During the ninety-day preference period, January 11, 2000, through April 11, 2000, the Debtor purchased seven lots of cattle from Barry County, each by personal check. Four of the seven checks delivered during this preference period were returned for insufficient funds. The Debtor replaced two of these checks with the cashier’s checks which are the subject of this dispute.
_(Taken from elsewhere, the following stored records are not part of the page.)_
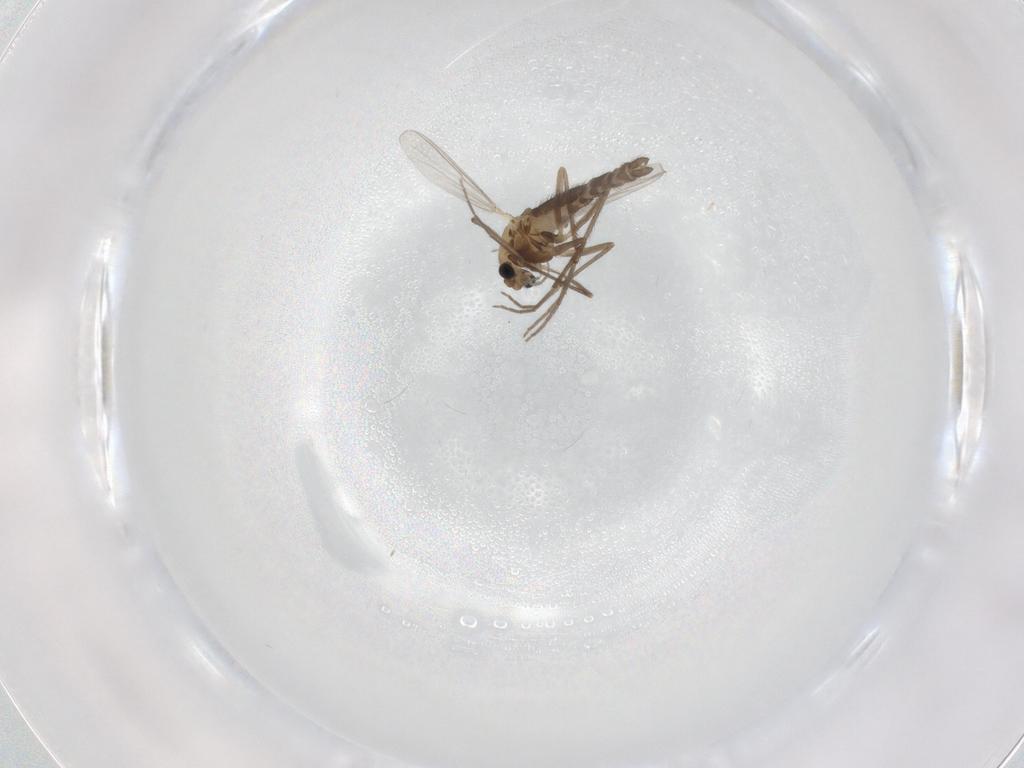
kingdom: Animalia
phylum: Arthropoda
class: Insecta
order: Diptera
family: Chironomidae
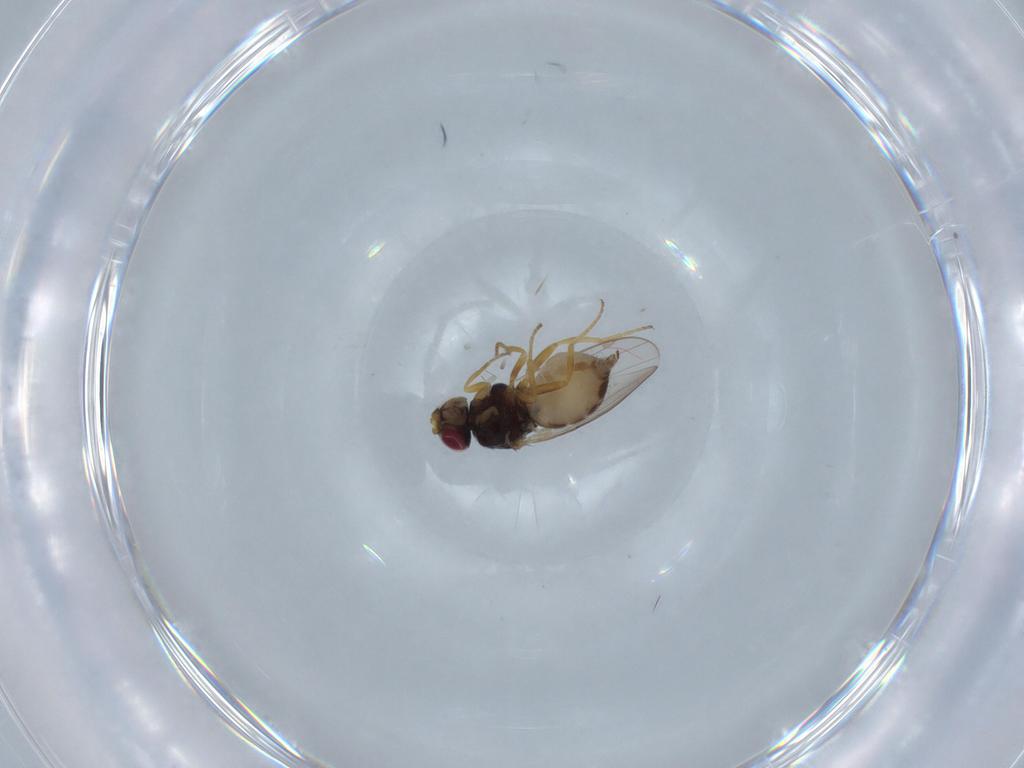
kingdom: Animalia
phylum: Arthropoda
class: Insecta
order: Diptera
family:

One of the cashier’s checks arises out of the Debtor’s purchase of livestock on January 29, 2000. On that day, the Debtor delivered his personal check number 4029 in the amount of $17,580.70 to Barry County for the purchase of cattle. The Debtor’s check was returned for insufficient funds. When the Debtor arrived at the auction on February 12, 2000, the Debtor tendered a cashier’s check in the amount of $17,580.70 to replace his check number 4029. On February 19, 2000, the Debtor delivered his personal check number 4049 in the amount of $29,168.85 for the purchase of cattle, which check was likewise returned for insufficient funds. On March 4, 2000, the Debtor tendered a cashier’s check in the amount of $29,168.85 to replace his check number 4049.

STANDARD OF REVIEW

We review the bankruptcy court’s findings of fact for clear error and its conclusions of law de novo. Harrah’s Tunica Corp. v. Meeks (In re Armstrong), 291 F.3d 517, 521-22 (8th Cir. 2002); Official Plan Comm. v. Expeditors Int’l of Washington, Inc. (In re Gateway Pac. Corp.), 153 F.3d 915, 917 (8th Cir. 1998).

DISCUSSION

The parties do not dispute that the delivery of the cashier’s checks during the preference period constitute preferential transfers pursuant to 11 U.S.C. § 547(b)(2). Barry County asserts that the preferential transfers are not avoidable because they

3 qualify as contemporaneous exchanges pursuant to 11 U.S.C. § 547(c)(1) or, alternatively, they were made in the ordinary course of business pursuant to 11 U.S.C. § 547(c)(2).

11 U.S.C. § 547(c)(1) – Contemporaneous Exchange for New Value Defense

Pursuant to 11 U.S.C. § 547(c)(1), an otherwise preferential transfer is not avoidable to the extent such transfer was intended by the debtor and the creditor to or for whose benefit such transfer was made to be a contemporaneous exchange for new value given to the debtor and was in fact a substantially contemporaneous exchange. For purposes of 11 U.S.C. § 547, “new value” is defined as money or money’s worth in goods, services, or new credit, or release by a transferee of property previously transferred to such transferee in a transaction that is nether void nor voidable under any applicable law, including proceeds of such property, but does not include an obligation substituted for an existing obligation. 11 U.S.C. § 547(a)(2). Barry County has the burden of establishing by a preponderance of evidence that both the Debtor and Barry County intended the delivery of the cashier’s checks to be contemporaneous exchanges, that the exchanges were in fact contemporaneous, and that the exchanges were for new value. Official Plan Comm. v. Expeditors Int’l of Washington, Inc. (In re Gateway Pac. Corp.), 153 F.3d 915, 918 (8th Cir. 1998); Jones Truck Lines, Inc. v. Central States Pension Fund (In re Jones Truck Lines, Inc.), 130 F.3d 323, 326-27 (8th Cir. 1997).

The bankruptcy court determined that the transfers of cattle from Barry County to the Debtor occurred on the dates of the auctions and that the deliveries of the cashier’s checks two weeks after the auctions in satisfaction of the purchase prices were not contemporaneous exchanges for new value. We agree. The Debtor transferred each cashier’s check in satisfaction of his obligation arising out of the dishonored personal check delivered two weeks earlier for the purchase of cattle. This does not constitute a contemporaneous exchange.

4 Barry County does not dispute that the transfers of the cashier’s checks were not contemporaneous exchanges for the previously acquired cattle. Rather, Barry County argues that the cashier’s checks were delivered to Barry County in exchange for the right to participate in new auctions to be conducted on the dates the cashier’s checks were delivered.